Many argue Jackson is leading a movement and a "rainbow coalition" can be built and advanced through support to his candidacy.
First, there is a difference between a mass movement and a mass meeting of people who come to hear Jackson, are told to register as Democrats, work on his campaign, and then go home.
A mass movement, such as the civil rights movement, has its own set of demands, which it fights uncompromisingly for, not tied or beholden to a particular party or someone else's interests. Its strength is based on mobilizing people in action to fight for their own interests, and that is what is needed now to counter the war drive, the rise in racist attacks, the capitalist economic offensive, etc.
Second, the idea of a coalition linking the interests and needs of workers, oppressed nationalities, and women is a powerful and important one. But it would have to be a fighting alliance based on the fact that there are common interests, and this cannot be built in either of the capitalist parties. Jackson, in fact, counterposes his campaign to building an independent movement.
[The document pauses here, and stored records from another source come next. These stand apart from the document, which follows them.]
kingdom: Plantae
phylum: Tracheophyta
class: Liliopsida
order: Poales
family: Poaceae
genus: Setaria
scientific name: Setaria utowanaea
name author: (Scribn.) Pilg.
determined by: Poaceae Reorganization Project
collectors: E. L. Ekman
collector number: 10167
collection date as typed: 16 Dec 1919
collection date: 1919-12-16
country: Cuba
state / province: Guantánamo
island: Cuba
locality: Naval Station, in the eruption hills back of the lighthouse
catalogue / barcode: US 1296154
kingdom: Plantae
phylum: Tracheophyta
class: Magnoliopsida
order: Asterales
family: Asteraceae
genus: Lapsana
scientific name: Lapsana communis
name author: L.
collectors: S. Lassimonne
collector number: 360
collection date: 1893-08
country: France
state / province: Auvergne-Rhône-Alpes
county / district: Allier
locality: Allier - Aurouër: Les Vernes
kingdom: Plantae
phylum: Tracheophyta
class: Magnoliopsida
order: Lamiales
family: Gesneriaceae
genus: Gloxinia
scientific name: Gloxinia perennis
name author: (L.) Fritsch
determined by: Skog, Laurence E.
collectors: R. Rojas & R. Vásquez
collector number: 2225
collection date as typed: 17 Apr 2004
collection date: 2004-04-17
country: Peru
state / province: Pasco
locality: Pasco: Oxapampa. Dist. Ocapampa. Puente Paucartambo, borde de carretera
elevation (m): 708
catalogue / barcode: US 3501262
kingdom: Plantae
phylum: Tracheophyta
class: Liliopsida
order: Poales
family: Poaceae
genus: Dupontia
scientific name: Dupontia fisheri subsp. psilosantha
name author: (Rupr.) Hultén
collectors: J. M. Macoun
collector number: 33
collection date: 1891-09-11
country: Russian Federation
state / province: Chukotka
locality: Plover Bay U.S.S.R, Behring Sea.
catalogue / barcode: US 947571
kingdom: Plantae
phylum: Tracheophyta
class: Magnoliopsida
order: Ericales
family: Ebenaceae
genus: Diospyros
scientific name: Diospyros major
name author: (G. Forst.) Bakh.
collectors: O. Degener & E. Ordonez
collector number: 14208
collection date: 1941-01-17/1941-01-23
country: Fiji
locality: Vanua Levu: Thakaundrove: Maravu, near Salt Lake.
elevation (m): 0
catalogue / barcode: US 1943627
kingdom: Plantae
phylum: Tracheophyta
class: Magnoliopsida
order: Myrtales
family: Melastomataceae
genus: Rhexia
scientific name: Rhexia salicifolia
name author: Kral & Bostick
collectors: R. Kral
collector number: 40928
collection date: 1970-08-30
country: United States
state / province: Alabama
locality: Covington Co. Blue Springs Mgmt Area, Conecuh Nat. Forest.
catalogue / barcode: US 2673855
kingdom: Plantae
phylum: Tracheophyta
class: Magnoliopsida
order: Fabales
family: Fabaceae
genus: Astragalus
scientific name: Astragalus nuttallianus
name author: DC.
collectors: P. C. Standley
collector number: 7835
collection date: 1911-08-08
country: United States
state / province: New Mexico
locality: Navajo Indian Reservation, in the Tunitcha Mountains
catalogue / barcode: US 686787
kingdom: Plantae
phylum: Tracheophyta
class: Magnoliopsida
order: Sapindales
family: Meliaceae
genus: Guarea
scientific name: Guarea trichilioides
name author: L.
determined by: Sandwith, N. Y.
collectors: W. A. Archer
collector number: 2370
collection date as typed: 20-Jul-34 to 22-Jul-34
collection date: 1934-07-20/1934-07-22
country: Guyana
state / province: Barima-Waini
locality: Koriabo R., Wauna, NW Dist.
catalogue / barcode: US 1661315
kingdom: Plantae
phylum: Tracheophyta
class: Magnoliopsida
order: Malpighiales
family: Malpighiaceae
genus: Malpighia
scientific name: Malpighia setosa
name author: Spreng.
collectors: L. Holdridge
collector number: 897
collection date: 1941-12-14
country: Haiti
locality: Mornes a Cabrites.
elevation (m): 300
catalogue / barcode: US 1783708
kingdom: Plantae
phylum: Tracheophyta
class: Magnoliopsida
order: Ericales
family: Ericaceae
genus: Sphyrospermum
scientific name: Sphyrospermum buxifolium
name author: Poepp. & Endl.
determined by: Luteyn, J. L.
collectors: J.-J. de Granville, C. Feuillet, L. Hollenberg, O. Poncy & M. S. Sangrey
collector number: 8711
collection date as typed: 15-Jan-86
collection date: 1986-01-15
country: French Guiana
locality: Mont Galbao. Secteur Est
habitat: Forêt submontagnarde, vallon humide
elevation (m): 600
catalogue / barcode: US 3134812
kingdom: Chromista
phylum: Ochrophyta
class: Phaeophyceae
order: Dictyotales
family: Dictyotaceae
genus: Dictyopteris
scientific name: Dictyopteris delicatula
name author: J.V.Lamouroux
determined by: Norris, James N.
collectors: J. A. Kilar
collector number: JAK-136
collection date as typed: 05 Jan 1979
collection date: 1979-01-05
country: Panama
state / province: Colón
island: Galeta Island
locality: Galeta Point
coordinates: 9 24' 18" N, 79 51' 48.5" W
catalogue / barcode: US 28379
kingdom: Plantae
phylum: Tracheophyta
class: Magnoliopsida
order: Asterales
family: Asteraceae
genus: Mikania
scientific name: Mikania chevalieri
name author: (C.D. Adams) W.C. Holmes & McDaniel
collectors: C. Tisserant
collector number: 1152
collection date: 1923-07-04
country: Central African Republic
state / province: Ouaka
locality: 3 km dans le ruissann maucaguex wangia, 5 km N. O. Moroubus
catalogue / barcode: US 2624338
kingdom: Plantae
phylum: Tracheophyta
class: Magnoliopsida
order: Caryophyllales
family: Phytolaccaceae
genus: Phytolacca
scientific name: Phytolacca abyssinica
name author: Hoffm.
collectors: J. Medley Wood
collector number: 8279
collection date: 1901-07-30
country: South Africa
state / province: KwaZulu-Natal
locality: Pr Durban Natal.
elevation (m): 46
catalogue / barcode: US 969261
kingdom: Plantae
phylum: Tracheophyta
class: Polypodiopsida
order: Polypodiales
The idea of a coalition uniting those with common interests and a common enemy, in struggle, has been subsumed into a get-out-the-vote apparatus for Jackson, and uniting into an electoral bloc in the Democratic Party.
Many believe we must be a part of this because we cannot stand aside from an important discussion among Blacks about how to advance their interests politically. This discussion is of concern to all working people, many of whom look to the Black community for leadership because of its legacy of struggle, and its successes, most importantly the civil rights movement.
But the Jackson campaign is not a continuation of the legacy of struggle, of Blacks leading the oppressed to fight in their own interest. It is the opposite, relying on working with your class enemies. Socialists should point out that it was mobilizations independent of relying on capitalist parties that won workers historic gains. Moreover, there is a rich history of struggle to form an independent Black political party in the United States and we should point to this road as a way forward.
An independent Black party would be an example for the whole working class and would advance the discussion needed to form a labor party. To defend the interests of Blacks, women, Latinos, and all workers we need a party of our own, a labor party, based on a fighting trade-union movement.
Socialists should point out that there is a connection between the war against the workers and farmers of Central America and the attacks on workers and farmers here. We should explain there are classes in society and our problems can't be solved until society is run in the interests of a different class - the working class.
The problem with supporting Jackson is not only, as Clarke and Finkel say, that you will end up supporting Mondale later, the problem is supporting Jackson now. Jackson's campaign, like all the other capitalist candidates, keeps the discussion of solutions to our problems within the framework of capitalist politics and solutions. The effect of the support given by much of the left to Jackson is that the source of our problems - capitalism - doesn't get discussed and exposed.
The Socialist Workers Party and the Young Socialist Alliance have taken advantage of the interest in the elections to discuss socialist ideas and solutions. Through the SWP campaign of Mel Mason for president and Andrea Gonzalez for vice-president, we have raised the idea that workers and farmers should run the government, in their own interests. We have defended the revolutionary gains of the Cubans, Nicaraguans, Grenadians, and Salvadorans. We have spoken for the abolition of the entire war budget and the reallocation of this massive wealth for social and economic development here and abroad.
The response we have gotten shows people are willing to listen to those who tell the truth and advance socialist ideas.